İrlanda’daki Kraliyet Cerrahlar Koleji’nden ve araştırmaya katkı sağlayan Dr. Noel McElvaney, gen düzenlemesinin hastalığın ilerlemesini durdurma potansiyeline sahip olduğunu belirtti.
“30’lu ve 40’lı yaşlarında ciddi akciğer hastalığı ve kötü karaciğer fonksiyonları olan hastalar görüyoruz. Ancak bu gen terapisi, hastalığın en ağır etkilerini ortadan kaldırabilecek büyük bir atılım olabilir.”

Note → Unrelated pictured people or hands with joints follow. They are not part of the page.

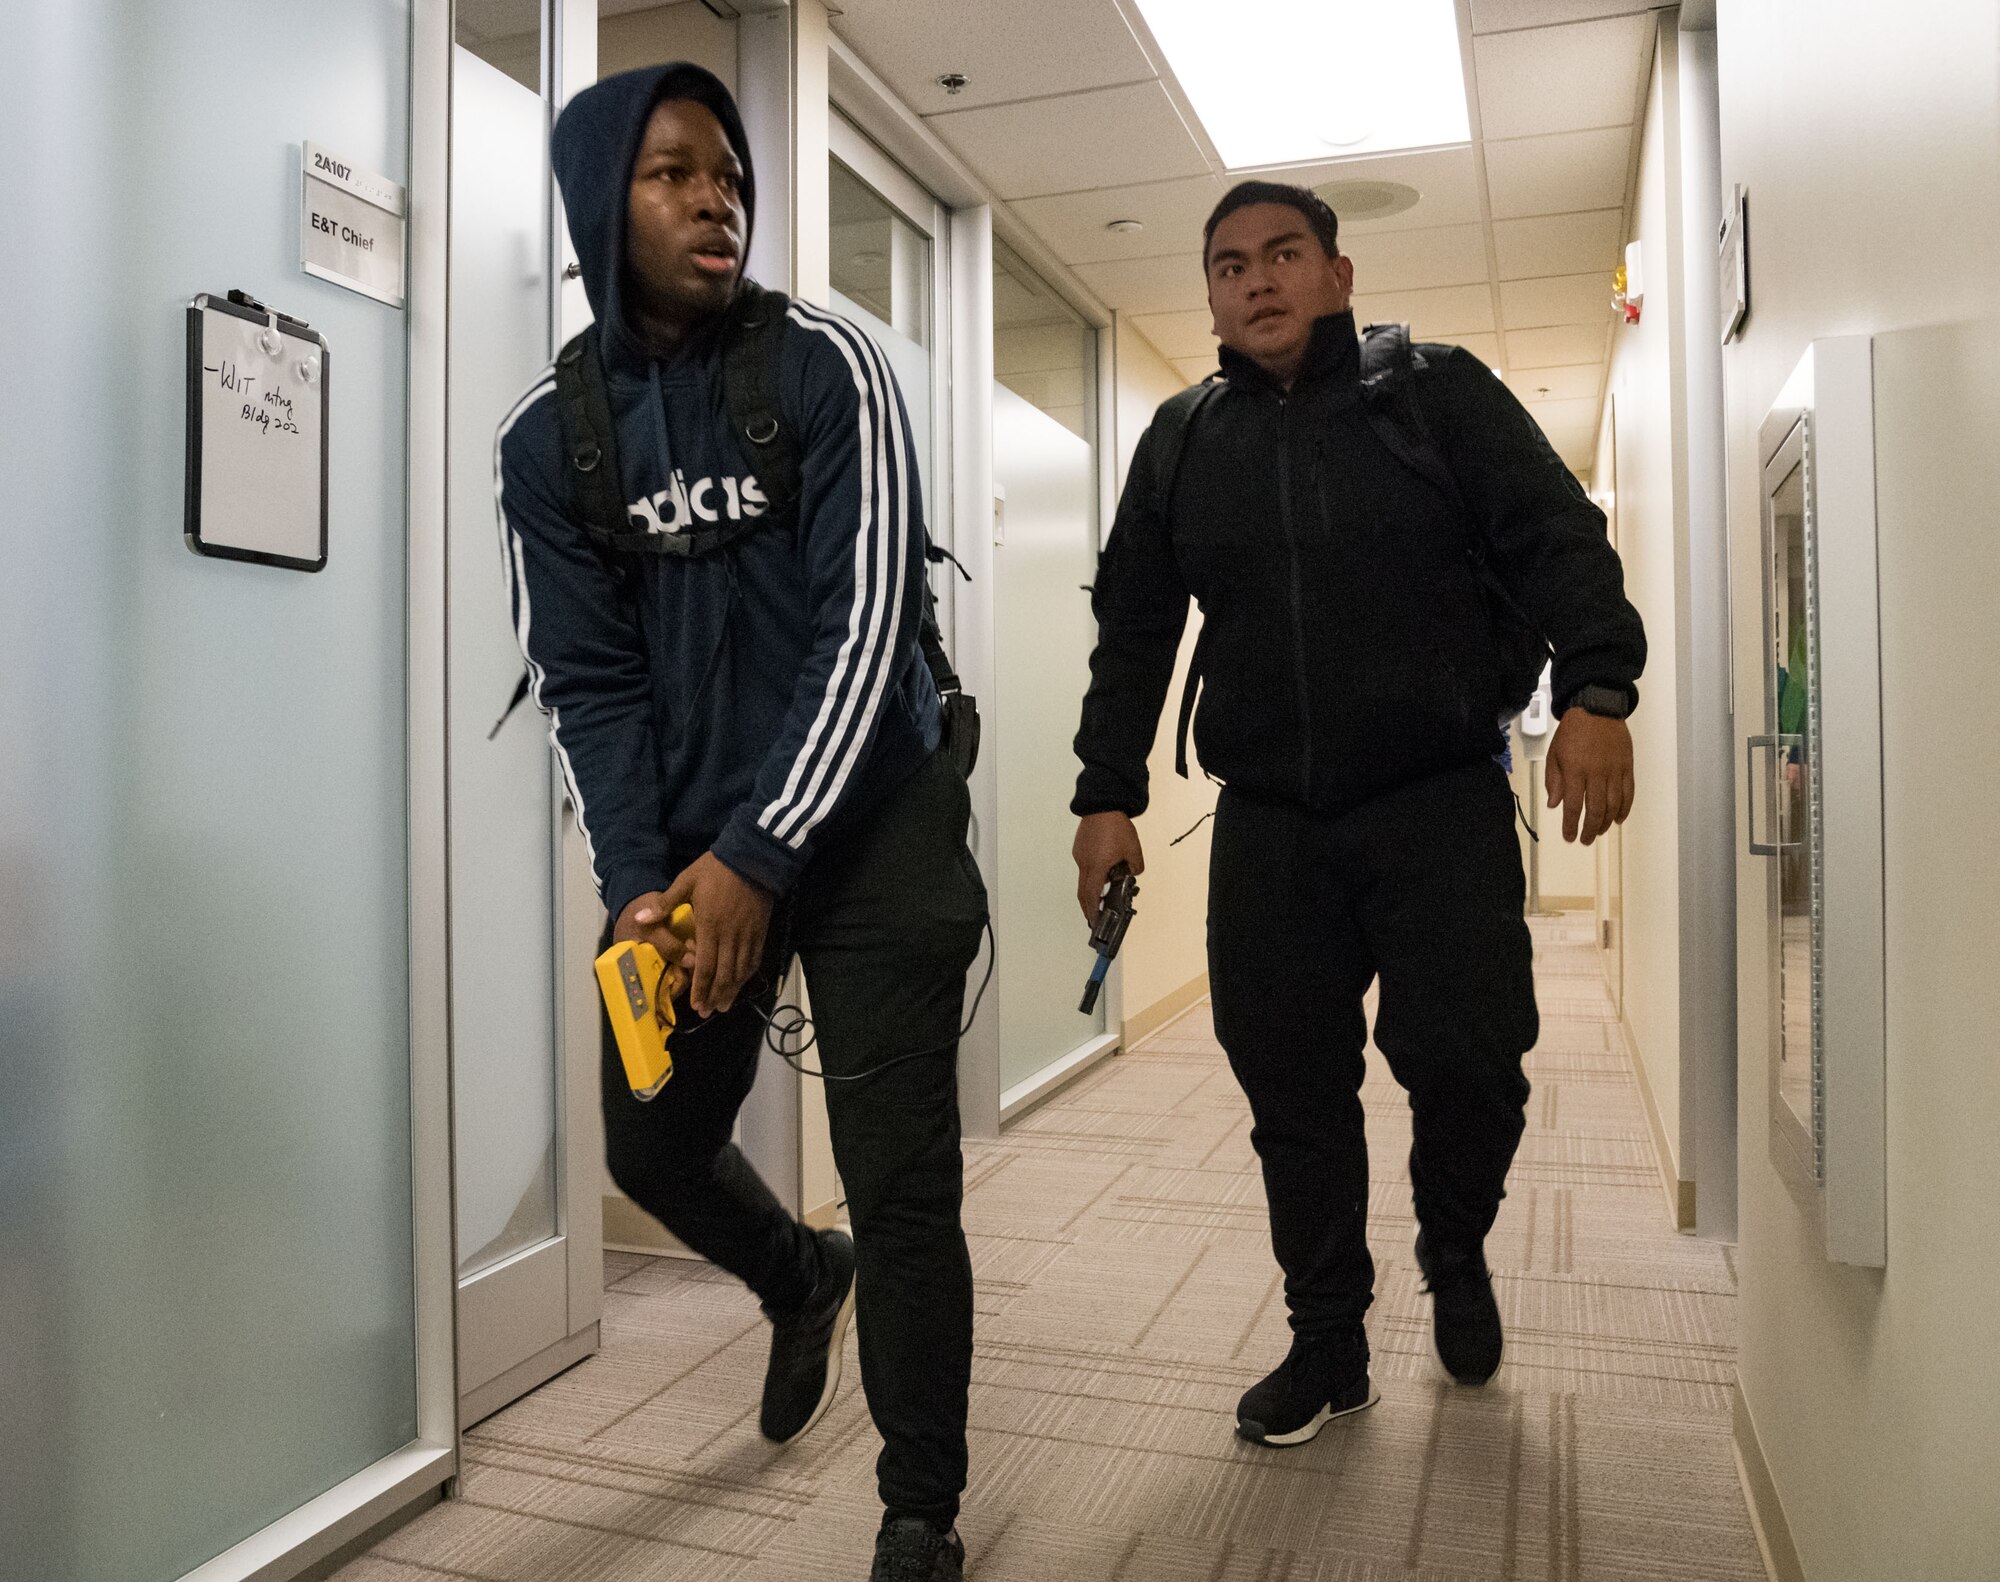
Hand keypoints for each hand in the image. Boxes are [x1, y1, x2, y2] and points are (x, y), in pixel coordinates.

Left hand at [654, 853, 772, 1016]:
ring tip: (724, 1006)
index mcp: (709, 926)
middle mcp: (729, 935)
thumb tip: (640, 918)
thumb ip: (664, 904)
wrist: (751, 857)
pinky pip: (754, 959)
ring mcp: (747, 934)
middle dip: (715, 996)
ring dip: (732, 990)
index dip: (700, 988)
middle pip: (724, 974)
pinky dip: (747, 975)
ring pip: (740, 970)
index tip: (696, 1005)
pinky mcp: (760, 930)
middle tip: (708, 1012)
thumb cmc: (716, 869)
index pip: (705, 966)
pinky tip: (742, 983)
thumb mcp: (686, 882)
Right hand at [1073, 812, 1145, 924]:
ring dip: (1091, 888)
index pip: (1092, 896)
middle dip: (1088, 906)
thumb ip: (1135, 866)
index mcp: (1097, 867)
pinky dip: (1091, 873)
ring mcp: (1080, 855)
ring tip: (1102, 892)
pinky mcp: (1079, 847)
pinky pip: (1084, 865)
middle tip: (1093, 916)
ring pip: (1083, 878)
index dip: (1092, 912)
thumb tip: (1134, 872)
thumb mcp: (1134, 849)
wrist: (1102, 803)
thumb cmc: (1115, 825)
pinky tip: (1102, 868)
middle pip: (1083, 892)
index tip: (1094, 922)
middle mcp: (1085, 863)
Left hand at [1544, 708, 1635, 844]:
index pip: (1573, 806)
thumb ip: (1554, 781)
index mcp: (1575, 771)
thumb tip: (1555, 804)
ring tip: (1600, 831)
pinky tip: (1619, 819)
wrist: (1596, 708)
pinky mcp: (1627, 766)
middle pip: (1596, 810)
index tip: (1569, 836)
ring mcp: (1614, 770)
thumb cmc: (1573, 731)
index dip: (1571, 825)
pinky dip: (1625, 808)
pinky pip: (1628, 792)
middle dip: (1590, 829)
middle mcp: (1596, 773)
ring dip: (1607, 822)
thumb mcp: (1554, 754)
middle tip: (1586, 840)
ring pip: (1613, 804)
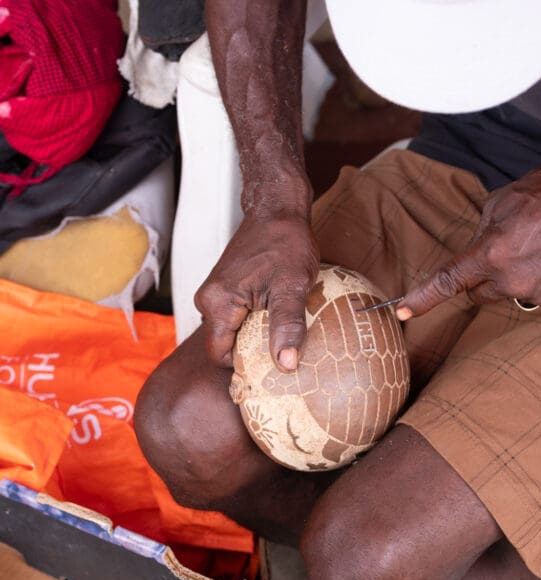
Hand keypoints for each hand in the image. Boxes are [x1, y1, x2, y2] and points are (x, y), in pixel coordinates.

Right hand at [194, 213, 318, 370]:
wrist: (278, 209)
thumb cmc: (286, 242)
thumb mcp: (293, 286)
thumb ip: (287, 325)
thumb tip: (286, 363)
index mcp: (217, 303)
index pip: (220, 356)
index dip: (246, 367)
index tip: (273, 370)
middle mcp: (208, 300)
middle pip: (226, 346)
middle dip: (253, 354)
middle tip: (285, 355)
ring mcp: (215, 294)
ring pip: (232, 333)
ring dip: (256, 338)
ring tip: (284, 335)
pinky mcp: (225, 289)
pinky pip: (236, 319)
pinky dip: (256, 324)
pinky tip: (278, 320)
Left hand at [397, 156, 540, 317]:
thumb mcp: (506, 198)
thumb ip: (483, 229)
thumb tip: (477, 248)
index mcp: (492, 252)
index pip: (448, 281)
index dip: (422, 298)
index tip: (402, 311)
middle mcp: (513, 280)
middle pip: (480, 293)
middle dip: (484, 277)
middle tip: (509, 248)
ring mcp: (540, 293)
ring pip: (512, 294)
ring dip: (518, 277)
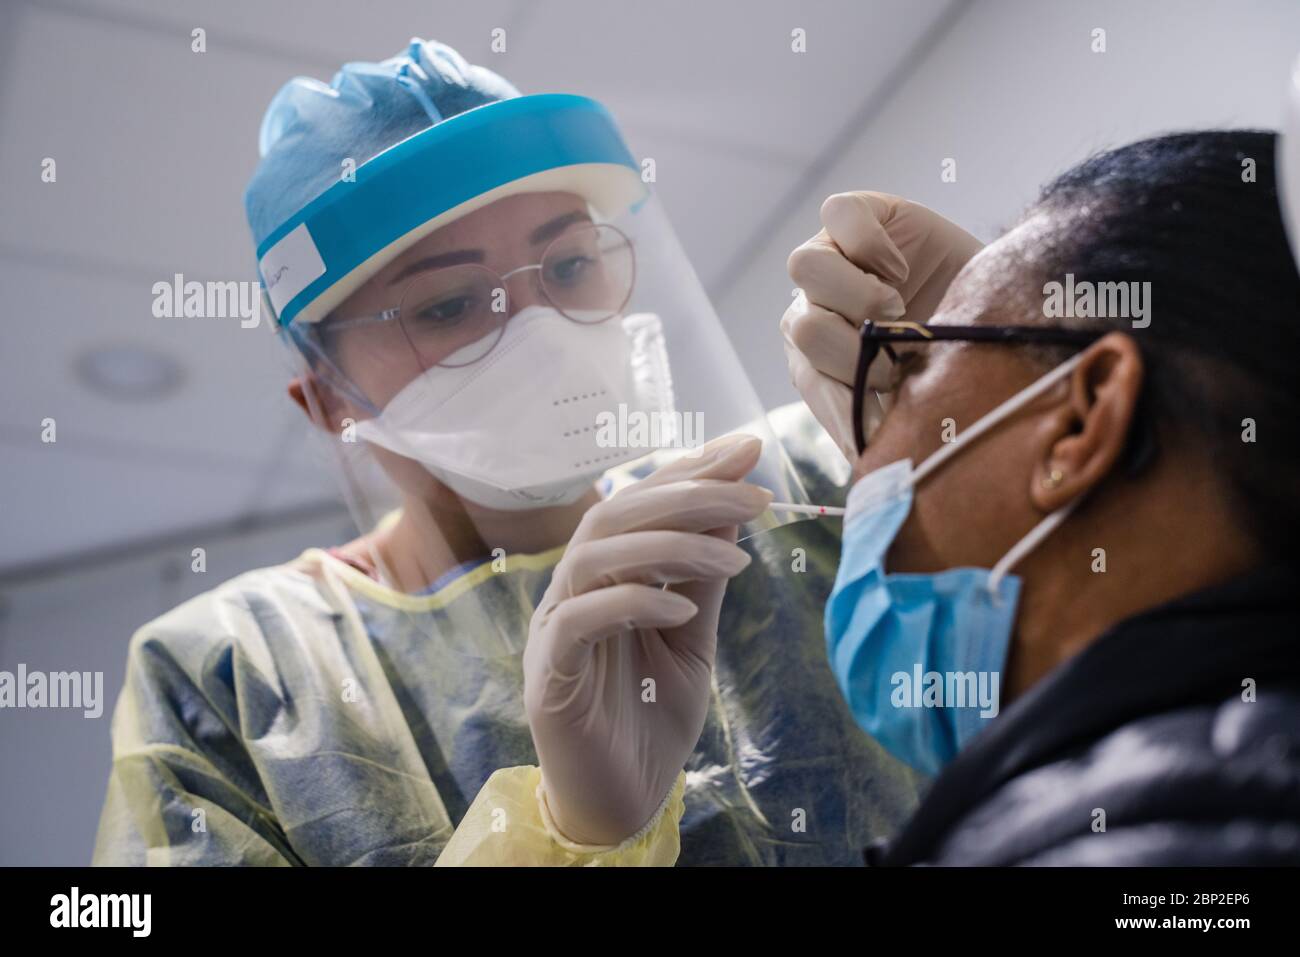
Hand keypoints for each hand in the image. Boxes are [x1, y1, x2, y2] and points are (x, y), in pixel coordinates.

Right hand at [524, 434, 771, 845]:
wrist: (622, 800)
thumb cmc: (650, 716)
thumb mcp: (693, 639)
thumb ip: (703, 579)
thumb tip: (733, 508)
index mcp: (606, 575)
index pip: (641, 503)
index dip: (690, 470)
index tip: (747, 449)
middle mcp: (573, 589)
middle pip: (615, 514)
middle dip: (688, 494)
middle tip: (754, 494)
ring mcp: (555, 628)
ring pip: (595, 554)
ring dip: (669, 544)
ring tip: (733, 558)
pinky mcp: (549, 673)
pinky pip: (581, 619)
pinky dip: (632, 602)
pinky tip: (680, 609)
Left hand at [782, 192, 983, 459]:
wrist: (999, 293)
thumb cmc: (954, 352)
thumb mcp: (920, 393)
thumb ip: (884, 421)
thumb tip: (865, 464)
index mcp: (817, 357)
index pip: (809, 378)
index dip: (850, 395)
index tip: (893, 404)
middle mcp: (813, 306)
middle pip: (801, 326)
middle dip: (856, 348)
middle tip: (900, 352)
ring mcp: (829, 256)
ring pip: (804, 268)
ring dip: (859, 295)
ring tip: (898, 307)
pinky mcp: (856, 213)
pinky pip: (839, 215)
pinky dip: (870, 245)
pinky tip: (900, 266)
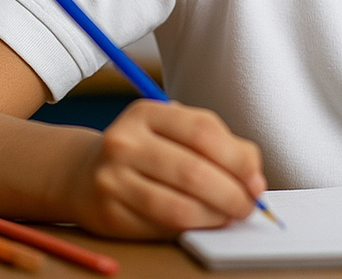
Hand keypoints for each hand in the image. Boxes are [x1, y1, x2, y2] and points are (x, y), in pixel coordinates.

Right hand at [65, 99, 266, 238]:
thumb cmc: (146, 151)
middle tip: (248, 206)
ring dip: (215, 217)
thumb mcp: (175, 131)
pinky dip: (192, 229)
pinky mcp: (110, 214)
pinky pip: (162, 228)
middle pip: (194, 172)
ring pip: (179, 207)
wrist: (85, 174)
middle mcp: (125, 142)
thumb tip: (254, 177)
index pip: (203, 131)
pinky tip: (202, 223)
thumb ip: (218, 143)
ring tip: (228, 216)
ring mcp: (113, 179)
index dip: (238, 160)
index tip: (256, 180)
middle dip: (232, 194)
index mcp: (146, 113)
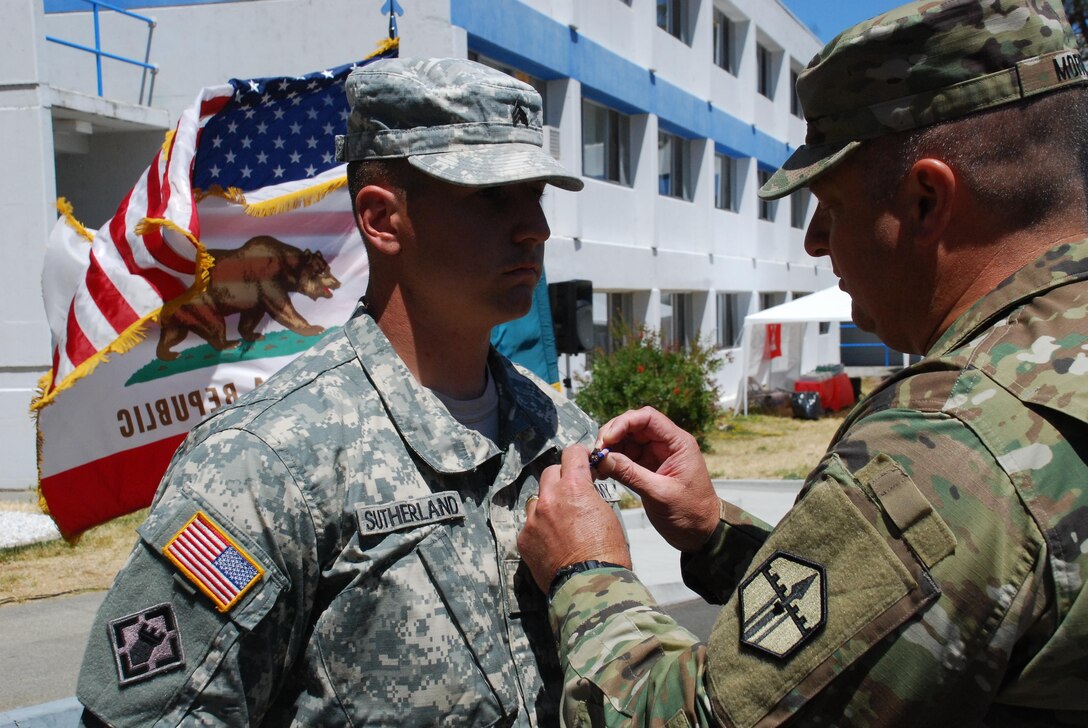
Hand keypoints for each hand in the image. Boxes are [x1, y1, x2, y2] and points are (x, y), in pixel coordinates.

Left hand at [518, 445, 631, 591]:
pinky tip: (553, 542)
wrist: (591, 585)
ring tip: (562, 522)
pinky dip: (540, 528)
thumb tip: (584, 490)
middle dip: (562, 478)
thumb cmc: (608, 553)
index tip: (582, 460)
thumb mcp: (607, 514)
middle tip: (573, 491)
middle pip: (550, 473)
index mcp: (574, 488)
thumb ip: (590, 495)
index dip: (579, 455)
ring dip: (548, 504)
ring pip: (537, 499)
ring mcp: (533, 519)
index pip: (571, 454)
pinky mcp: (524, 539)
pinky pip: (530, 524)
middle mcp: (549, 499)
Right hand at [595, 407, 719, 551]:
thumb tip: (603, 459)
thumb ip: (631, 474)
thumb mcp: (659, 494)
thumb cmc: (691, 513)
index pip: (647, 418)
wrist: (701, 533)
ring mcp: (656, 454)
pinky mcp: (647, 467)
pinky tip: (603, 470)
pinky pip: (626, 455)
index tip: (607, 439)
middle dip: (613, 434)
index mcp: (678, 443)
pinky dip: (613, 459)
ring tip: (598, 463)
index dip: (624, 423)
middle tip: (597, 452)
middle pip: (634, 425)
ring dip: (610, 447)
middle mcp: (666, 444)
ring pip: (627, 439)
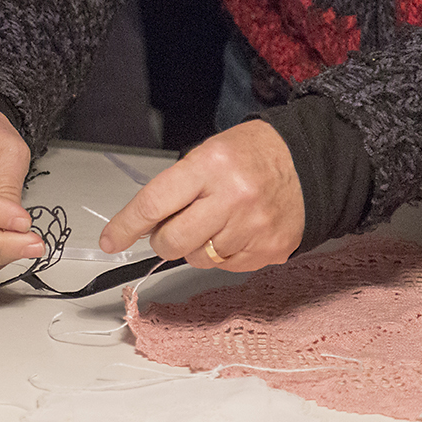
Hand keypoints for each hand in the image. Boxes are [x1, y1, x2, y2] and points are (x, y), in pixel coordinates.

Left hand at [100, 120, 304, 270]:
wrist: (311, 161)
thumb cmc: (251, 156)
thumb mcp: (207, 154)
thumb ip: (173, 189)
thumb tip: (141, 226)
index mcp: (210, 166)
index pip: (154, 203)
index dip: (126, 225)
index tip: (110, 240)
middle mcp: (233, 198)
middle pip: (172, 242)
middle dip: (163, 240)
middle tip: (173, 227)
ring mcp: (254, 228)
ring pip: (198, 259)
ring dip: (196, 247)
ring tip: (216, 221)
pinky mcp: (270, 250)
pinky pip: (225, 267)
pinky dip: (222, 254)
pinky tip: (236, 231)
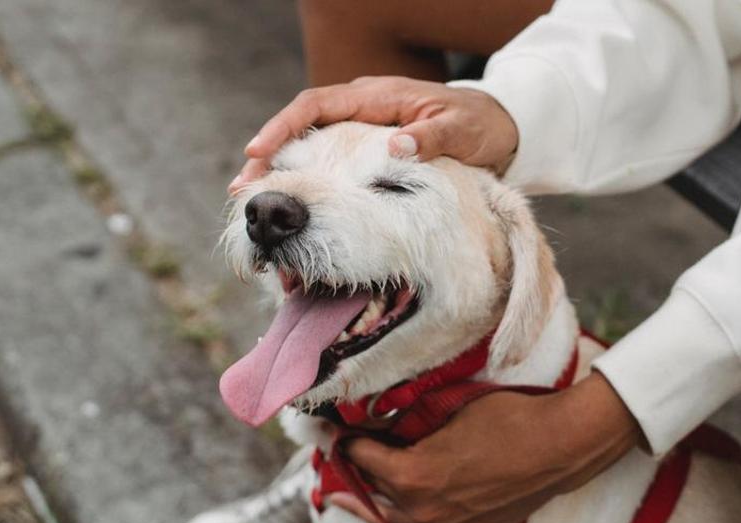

Uzun Vadeli Etkiler Takip Edilecek
Dr. McElvaney, yeni tedavinin hem karaciğer hem de akciğer hasarını tek seferde iyileştirme ihtimalinin büyük bir avantaj sunduğunu vurguladı. Ancak, uzun vadeli takiplerin yapılması gerektiğinin altını çizdi.
Bu çalışmaya katılmayan ancak araştırmayı yakından takip eden Dr. Andrew Wilson, Alpha-1 Vakfı’nın bilimsel direktörü olarak bu gelişmeyi şu sözlerle değerlendirdi:
“Bu hastalık için gen terapisinin bir tedavi yöntemi olmasını hep hayal ediyorduk. Artık bu umut gerçeğe dönüşebilir.”